Chapter 78
The gravity hit like a punch to the lungs. I remember Raditz collapsing first, his taller frame slamming into mud that smelled like rust and rotting fruit. My own legs buckled under the unfamiliar weight, knees sinking into earth so soft compared to Vegeta's iron-hard crust. Only Bardock stood straight-backed, scanning the horizon through broken scouter lenses while Kakarot rolled in the muck, giggling as it stained his pod-burned skin.
Somewhere in the dripping jungle, something screeched—not a battle cry, but the terrified sound of prey. Bardock's head snapped toward it, his nostrils flaring at the scent of something weaker. The first raindrops hit like warm spit against my cheek when he finally spoke: "We rebuild." Not a suggestion. A sentence.
Raditz opened his mouth—probably to whine—but froze when Bardock's tail lashed out to point at the smoking crater where our pod had landed. Among the twisted metal, Mother's severed hand still twitched, fingers curling like a dying spider. I watched understanding dawn in Raditz's eyes moments before Bardock crushed it under his boot with a wet pop. The message was clearer than any speech: Saiyans don't mourn. We conquer.
Kakarot giggled again, smearing mud across his broken ribs. I envied his ignorance, the way toddlers can turn suffering into play. My own legs burned from the unfamiliar gravity, but I bit my tongue until copper flooded my mouth, refusing to be the weak link. Something moved in the canopy above us—too fast for my untrained eyes to track—but Bardock's fist shot out and came back dripping with purple viscera. He tossed the still-twitching creature at my feet. "First meal," he grunted.

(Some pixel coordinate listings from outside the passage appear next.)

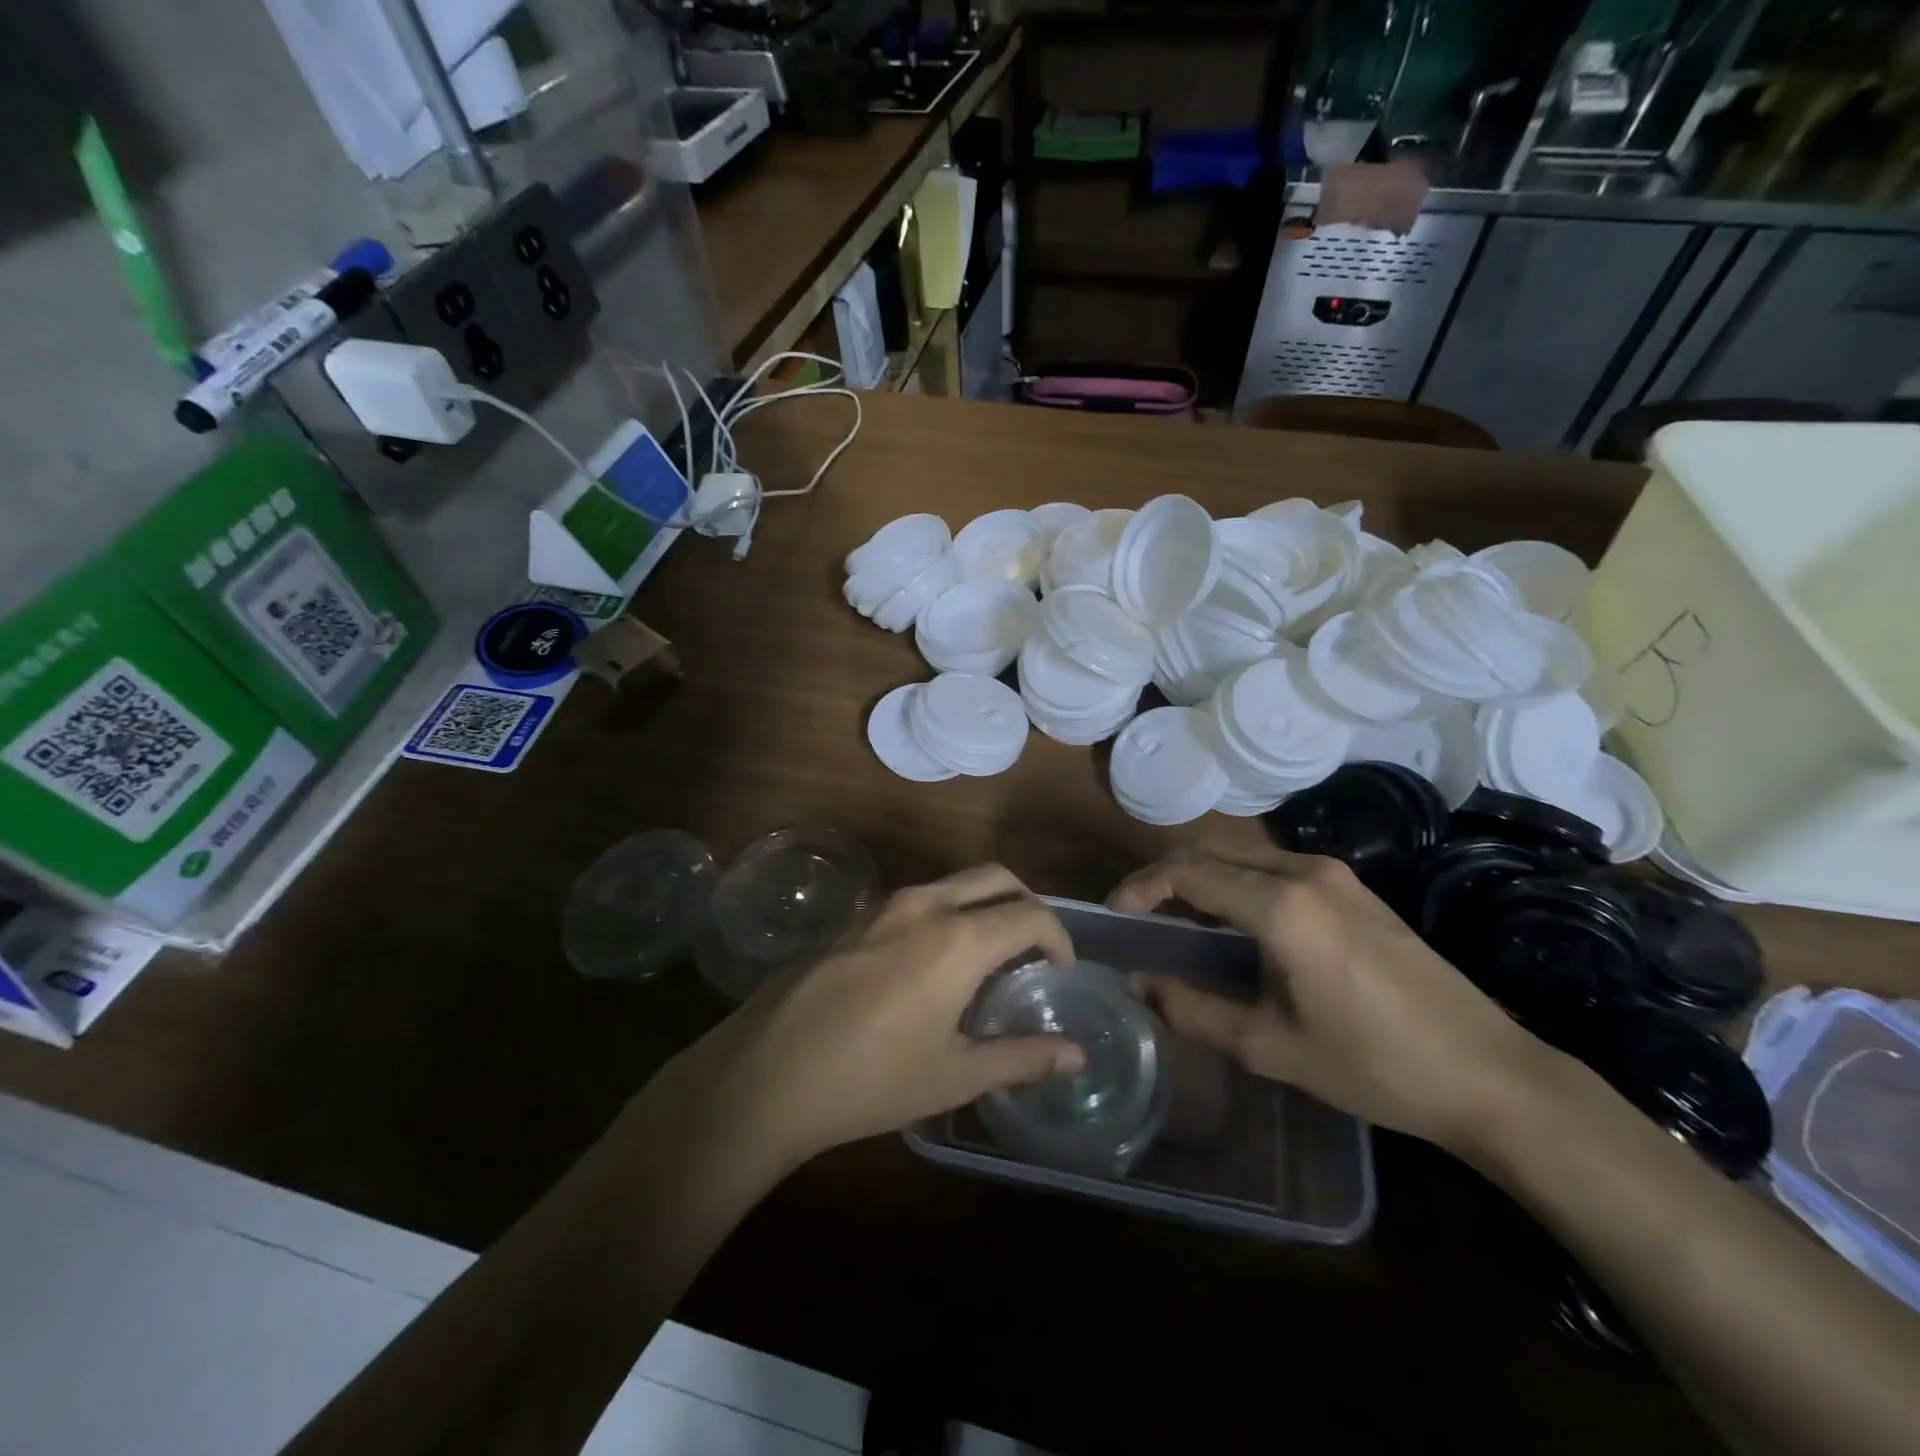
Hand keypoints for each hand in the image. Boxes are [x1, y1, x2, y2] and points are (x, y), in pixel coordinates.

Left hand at [666, 865, 1086, 1167]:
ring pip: (953, 883)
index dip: (1059, 938)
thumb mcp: (954, 1075)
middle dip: (1026, 904)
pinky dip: (946, 914)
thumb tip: (1076, 1055)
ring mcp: (884, 906)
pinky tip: (932, 965)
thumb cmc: (871, 1080)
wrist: (766, 1074)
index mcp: (959, 938)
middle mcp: (925, 905)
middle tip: (1034, 951)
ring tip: (988, 958)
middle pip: (995, 878)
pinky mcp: (854, 919)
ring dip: (983, 905)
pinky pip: (917, 900)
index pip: (1030, 915)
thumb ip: (1021, 1058)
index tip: (1062, 970)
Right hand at [1109, 845, 1548, 1150]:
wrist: (1490, 1074)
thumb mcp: (1271, 1047)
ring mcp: (1335, 876)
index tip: (1115, 915)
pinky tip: (1235, 923)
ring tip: (1178, 921)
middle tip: (1139, 915)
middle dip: (1165, 876)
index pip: (1187, 873)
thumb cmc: (1374, 1065)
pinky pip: (1275, 868)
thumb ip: (1194, 1010)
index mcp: (1280, 906)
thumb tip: (1138, 983)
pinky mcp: (1355, 890)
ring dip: (1202, 876)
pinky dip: (1237, 882)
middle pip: (1211, 852)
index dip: (1141, 888)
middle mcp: (1304, 873)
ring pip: (1243, 855)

Its six eyes blinked at me in staggered terror.
The rain thickened, turning the mud to slurry that sucked at my ankles. Raditz was already tearing into the creature with his teeth, but I hesitated, watching its mandibles click uselessly against the air. Mother used to cook our kills with ki-blasts until the skins crackled. My stomach twisted, not from hunger but from understanding: survival here would taste different.
Bardock's shadow fell over me as he ripped the creature from my hands. "Weakness dies first," he said, and I saw my reflection in his scouter's cracked lens—tiny, muddy, and terrifyingly alive. Beyond him, the jungle pulsed with unseen movement. Not prey. Not yet. But something learning the scent of Saiyan blood.
Kakarot's giggles turned to choked coughing as he inhaled rain. Raditz wiped his mouth with the back of his hand, smearing purple ichor across his cheek. "They'll send retrieval teams," he said, but his voice cracked on the last word. Bardock's silence was answer enough. No one was coming for the family of a failed prophet.
The storm peeled back a layer of clouds, revealing twin moons streaked with volcanic ash. I counted twelve heartbeats before the first howl erupted from the valley below—long, undulating, and wrong. Not an animal. Not a machine. Something that had learned to mimic both. Bardock's tail stiffened against my thigh. "Up," he ordered, and for the first time, I heard it: the faintest tremor beneath his growl.
When I turned, I saw why. The mud where Mother's hand had been was boiling. Tiny black tendrils erupted from the ground, knitting together into shapes that almost resembled fingers. Kakarot clapped his hands with delight. Raditz vomited. And Bardock? He smiled. Because Saiyans don't mourn. But we do burn things. His palm glowed red in the downpour.
The creature—no, the planet itself—shuddered as Bardock's ki blast ignited the corrupted soil. The explosion sent us skidding backward, but I caught the scent before the flames hit: ozone and something sweetly rotten, like fruit left to ferment in a warrior's boot. The jungle screamed. Not in pain. In
recognition.
Kakarot was the first to notice the trees moving. Not swaying—stepping. Roots pulled free of the mud with wet sucking sounds, forming crude legs as bark split vertically to reveal amber eyes. Raditz's tail puffed to twice its size. "Fuck," he breathed. Even Bardock adjusted his stance. Because this? This was new.
The nearest tree lunged. I smelled its breath—moss and old blood—before Bardock's fist cratered its face. Splinters rained down like shrapnel. One embedded in my thigh. I yanked it free and licked the sap off: bitter, with a metallic aftertaste. Not sap. Not wood. The planet was learning. And so were we.